The spot-market price of crude oil fell sharply yesterday following the failure of members of the Organization of Petroleum Exporting Countries to agree on new production quotas, and a number of analysts forecast a continuing decline in world oil prices in the first half of 1983.

Despite the agreement of OPEC ministers at this week's meeting in Vienna to stick with the benchmark price of $34 a barrel established in September, 1981, the belief of oil companies that rampant price cutting will accelerate was reflected in a drop in the spot-market price to $30.40.

Some analysts said if crude prices continue to slide and consumer demand remains weak, the retail price of gasoline may not rise despite enactment by Congress yesterday of a nickel-a-gallon increase in the federal gasoline tax.

While few analysts yesterday were predicting the imminent demise of OPEC or a precipitious fall in oil prices, most agreed the cartel's effectiveness in propping up petroleum prices had been greatly diminished by its inability to agree to limits on how much each member will sell.

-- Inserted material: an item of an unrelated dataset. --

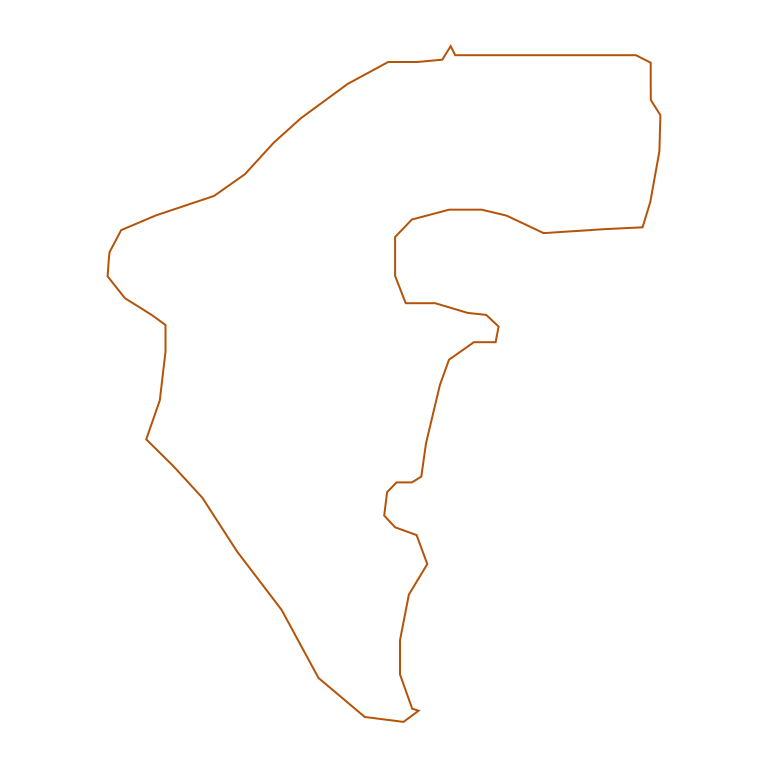 an SVG outline of Sopište
{"feature_id": "MKD-2909", "entity_name": "Sopište", "entity_type": "Statistical Region", "adm_level": 1, "iso_a3": "MKD", "parent_name": "North Macedonia", "parent_adm1": "", "projection": "natural_earth1", "projection_center": [21.335, 41.836], "detail": "fine", "context": "isolated", "style": "outline", "palette": "amber", "viewbox_px": 768, "rotation_deg": 0, "n_neighbors": 0, "source": "natural_earth", "source_scale": "10m", "svg_char_len": 990}
<svg xmlns="http://www.w3.org/2000/svg" viewBox="0 0 768 768"><path d="M148.6,441.7L146.2,439.4L159.8,400.4L165.5,351.7L165.5,325.0L152.1,315.2L124.9,298.2L107.6,276.3L108.8,259.4L109.6,252.0L121.2,230.1L155.9,215.4L214.1,195.9L245.0,174.1L274.0,142.4L301.0,118.1L347.5,84.0L388.1,62.0L417.1,62.0L442.3,59.7L450.7,46.1L455.2,55.2L511.4,55.2L561.9,55.2L606.2,55.2L615.1,55.2L635.9,55.2L650.7,62.7L650.7,77.6L650.8,100.0L660.4,115.2L659.4,151.3L650.3,201.9L642.6,227.3L603.8,229.2L543.6,233.1L506.5,215.6L481.7,209.7L449.0,209.7L411.9,219.5L395.1,237.0L395.1,275.9L405.7,303.2L435.2,303.2L467.6,312.9L486.2,314.9L498.6,326.6L495.6,342.2L473.8,342.2L449.0,359.7L439.9,385.0L426.0,443.4L421.3,476.6L411.9,482.4L396.5,482.4L387.1,492.2L384.2,515.6L395.1,527.3L416.6,535.1L427.3,564.1L408.9,594.5L400.0,640.2L400.0,674.4L412.2,708.7L418.6,710.7L403.5,721.9L364.8,717.0L318.5,678.0L281.6,609.9L237.0,551.4L202.4,497.8L173.4,466.2L148.6,441.7Z" fill="none" stroke="#b45309" stroke-width="2"/></svg>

John C. Sawhill, a former deputy secretary of energy who is now a senior partner with McKinsey & Co., said he felt Saudi Arabia would probably cut its prices at some point in 1983 "to send a strong signal to the other OPEC countries" of the need for agreement on national quotas.

Sawhill said he anticipated crude oil prices would decline by $2 to $4 per barrel in coming months.

"I think a real price break is not going to take place in 1983, but an erosion is a real possibility," said John Lichtblau, president of the Petroleum Industry Research Foundation. "There is no way oil prices could increase in 1983 short of a Middle East war or a revolution in Saudi Arabia.

"If crude oil prices decline, most of that will be passed on to the consumer because of the excess refining capacity," Lichtblau predicted. Since there are 42 gallons in a barrel, a $1 decline in the price of a barrel suggests a decrease of about 2 cents a gallon.

Edward Murphy, director of statistics for the American Petroleum Institute, also predicted that with demand weak and the oil companies battling for gasoline customers, "most if not all of any crude decrease would be passed through" to the motorist.

Dan Lundberg, publisher of a weekly newsletter that surveys nationwide gasoline prices, said retail gasoline prices already have dropped almost 10 cents a gallon since the beginning of 1982, and said he thought prices would continue to drop "by as much as a penny and a half a month into spring."

This marks a sharp reversal of the trend that saw a 6.5-cent increase in gasoline prices in 1981 and a 10-cent increase in gasoline prices in 1980, and raises the possibility that by May, motorists may find prices at the gas pump are back at the level of two years ago.

"There is no sign of anything causing prices to increase," Lundberg said.

At the same time, Lundberg said that despite isolated reports of leaded gasoline being sold for under $1 per gallon, he saw "no way" that gasoline prices would ever return to that level on a widespread basis. The average overall price of gas nationwide was $1.23 cents a gallon as of Dec. 17, he said.

A number of analysts noted yesterday that if the kind of fall in crude oil prices did occur that could lead to sharply lower gasoline and home heating oil prices, the impact on other segments of the American economy would be close to disastrous.

"It is not impossible that there will be a precipitous price break," said Walter Levy, an international petroleum consultant. "But if the price went to $20, the trouble that would be caused would be enormous.

"For this country, the immediate impact would be most serious in terms of the solvency of our energy industry and the liquidity of our banking system," Levy said. "And if oil prices should fall that precipitiously and stay low for any period of time, it would be the basis for a new oil crisis in due course."